The closing words above given (ver. 37) assert the authority of the Law-giver, and, by their reminder of the great deliverance from Egypt, appeal, as a motive to faithful and holy obedience, to the purest sentiment of grateful love for undeserved and distinguishing mercy. And this is only the Old Testament form of a New Testament argument. For we read, concerning our deliverance from a worse than Egyptian bondage (1 Peter i. 15-19): "Like as He which called you is holy, be ye yourselves also holy in all manner of living; because it is written, Ye shall be holy; for I am holy. And if ye call on Him as Father, who without respect of persons judgeth according to each man's work, pass the time of your sojourning in fear: knowing that ye were redeemed, not with corruptible things, as silver or gold, ... but with precious blood, as of a lamb without blemish and without spot, even the blood of Christ."
[CHAPTER XXII.]
PENAL SANCTIONS.
Lev. xx. 1-27.
In no age or community has it been found sufficient, to secure obedience, that one should appeal to the conscience of men, or depend, as a sufficient motive, upon the natural painful consequences of violated law. Wherever there is civil and criminal law, there, in all cases, human government, whether in its lowest or in its most highly developed forms, has found it necessary to declare penalties for various crimes.

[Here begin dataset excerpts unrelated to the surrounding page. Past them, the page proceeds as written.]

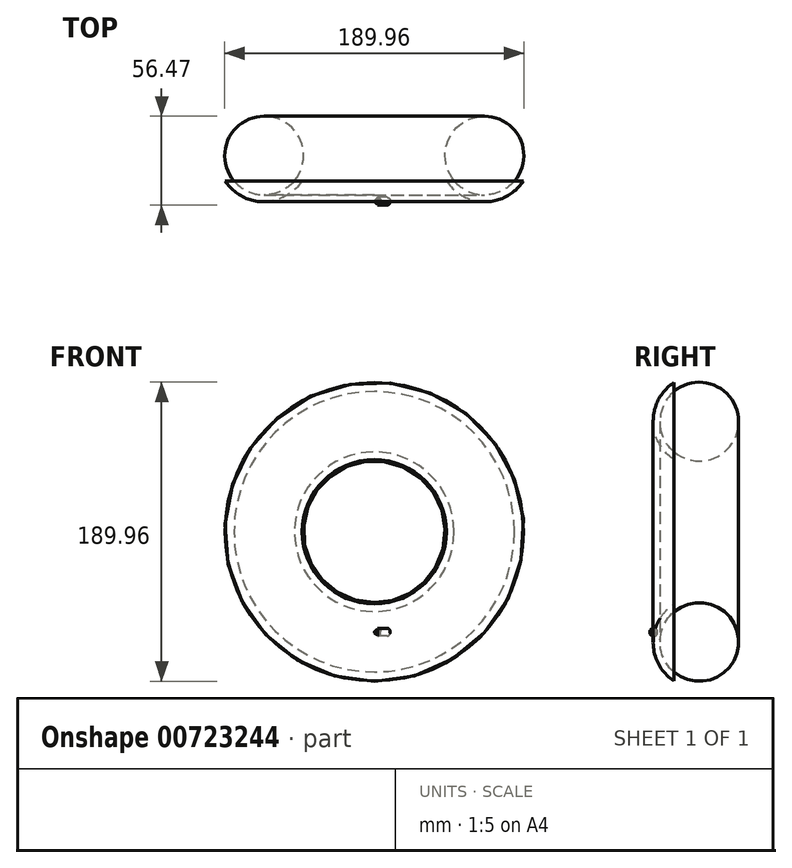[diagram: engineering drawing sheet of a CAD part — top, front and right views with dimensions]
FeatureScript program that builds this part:
annotation { "Feature Type Name" : "Feature", "Feature Type Description" : "" }
export const myFeature = defineFeature(function(context is Context, id is Id, definition is map)
    precondition{}
    {
        {
            var Q0;
            Q0=qCreatedBy(makeId("Top.planeOp"),FACE);
            var sketch = newSketch(context, id + "F0", { "sketchPlane" : qUnion([Q0])});
            skLineSegment(sketch, "E0", {"start": v(0, -99.68) * mm, "end": v(0, 102.32) * mm});
            skCircle(sketch, "E1", {"center": v(69.98, 0) * mm, "radius": 25 * mm});
            skArc(sketch, "E2", {"start": v(45.8, -15.84) * mm, "mid": v(70.17, -29.33) * mm, "end": v(94.72, -16.18) * mm});
            skLineSegment(sketch, "E3", {"start": v(94.72, -16.18) * mm, "end": v(45.8, -15.84) * mm});
            skSolve(sketch);
        }
        {
            var Q0;
            {var subQ0=sQuery(id+"F0.wireOp",EDGE,"E3");var subQ1=sQuery(id+"F0.wireOp",EDGE,"E1");var subQ2=makeQuery(id+"F0.imprint","INTERSECT",VERTEX,{"disambiguationData":[OD(0.0)],"derivedFrom":[subQ1,subQ0]});Q0=makeQuery(id+"F0.imprint","IMPRINT",FACE,{"disambiguationData":[TD([[makeQuery(id+"F0.imprint","IMPRINT",EDGE,{"disambiguationData":[TD([[subQ2,-1.0]])],"derivedFrom":subQ1}),1.0]])]});}
            var Q1;
            Q1=sQuery(id+"F0.wireOp",EDGE,"E0");
            revolve(context, id + "F1", {"surfaceOperationType" : NewSurfaceOperationType.NEW, "entities" : qUnion([Q0]), "axis" : qUnion([Q1]), "revolveType" : RevolveType.FULL});
        }
        {
            var Q0;
            {var subQ0=sQuery(id+"F0.wireOp",EDGE,"E3");var subQ1=sQuery(id+"F0.wireOp",EDGE,"E1");var subQ2=makeQuery(id+"F0.imprint","INTERSECT",VERTEX,{"disambiguationData":[OD(0.0)],"derivedFrom":[subQ1,subQ0]});Q0=makeQuery(id+"F0.imprint","IMPRINT",FACE,{"disambiguationData":[TD([[makeQuery(id+"F0.imprint","IMPRINT",EDGE,{"disambiguationData":[TD([[subQ2,1.0]])],"derivedFrom":subQ1}),1.0]])]});}
            var Q1;
            {var subQ4=sQuery(id+"F0.wireOp",EDGE,"E2");Q1=makeQuery(id+"F0.imprint","IMPRINT",FACE,{"disambiguationData":[TD([[makeQuery(id+"F0.imprint","IMPRINT",EDGE,{"derivedFrom":subQ4}),1.0]])]});}
            var Q2;
            Q2=sQuery(id+"F0.wireOp",EDGE,"E0");
            revolve(context, id + "F2", {"surfaceOperationType" : NewSurfaceOperationType.NEW, "entities" : qUnion([Q0, Q1]), "axis" : qUnion([Q2]), "revolveType" : RevolveType.FULL});
        }
        {
            var Q0;
            Q0=qCreatedBy(makeId("Right.planeOp"),FACE);
            var sketch = newSketch(context, id + "F3", { "sketchPlane" : qUnion([Q0])});
            skCircle(sketch, "E4", {"center": v(-28.97, -63.8) * mm, "radius": 2.5 * mm});
            skSolve(sketch);
        }
        {
            var Q0;
            Q0=makeQuery(id+"F3.imprint","IMPRINT",FACE,{"disambiguationData":[TD([[makeQuery(id+"F3.imprint","IMPRINT",EDGE,{"derivedFrom":sQuery(id+"F3.wireOp",EDGE,"E4")}),1.0]])]});
            extrude(context, id + "F4", {"entities" : qUnion([Q0]), "depth" : 10 * mm, "offsetDistance" : 25 * mm});
        }
        {
            var Q0;
            Q0=makeQuery(id+"F4.opExtrude","CAP_EDGE",EDGE,{"disambiguationData":[OSD([sQuery(id+"F3.wireOp",EDGE,"E4")])],"isStart":true});
            var Q1;
            Q1=makeQuery(id+"F4.opExtrude","CAP_EDGE",EDGE,{"disambiguationData":[OSD([sQuery(id+"F3.wireOp",EDGE,"E4")])],"isStart":false});
            fillet(context, id + "F5", {"entities" : qUnion([Q0, Q1]), "radius" : 2 * mm, "tangentPropagation" : true, "allowEdgeOverflow" : false});
        }
    });
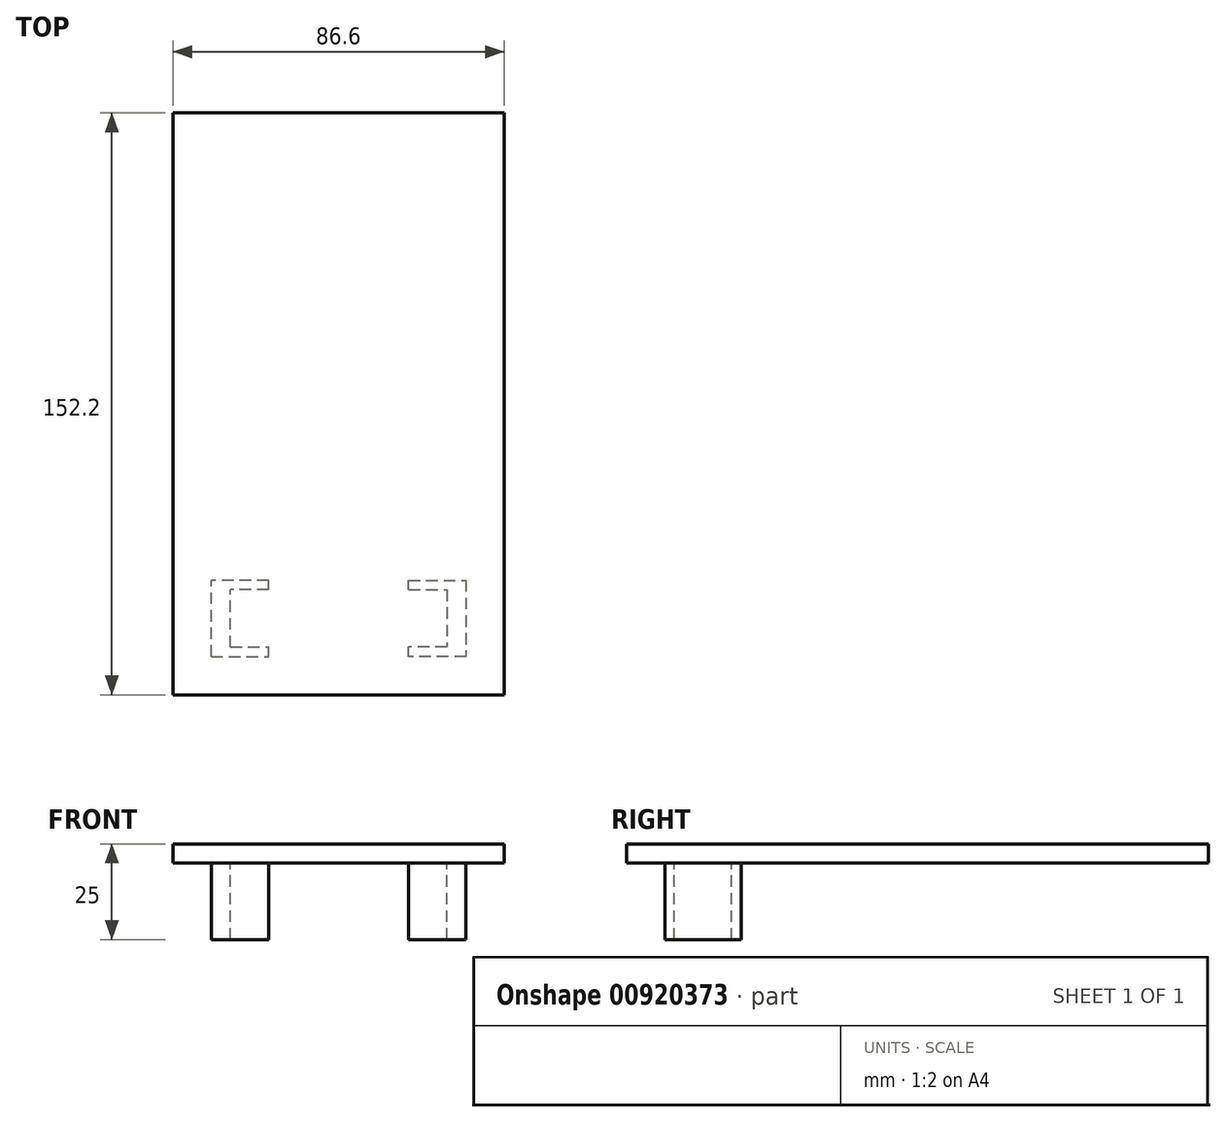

It is the peculiar interest of this chapter that it gives us certain important sections of the penal code of a people whose government was theocratic, whose only King was the Most Holy and Righteous God. In view of the manifold difficulties which are inseparable from the enactment and enforcement of a just and equitable penal code, it must be to every man who believes that Israel, in that period of its history, was, in the most literal sense, a theocracy, a matter of the highest civil and governmental interest to observe what penalties for crime were ordained by infinite wisdom, goodness, and righteousness as the law of that nation.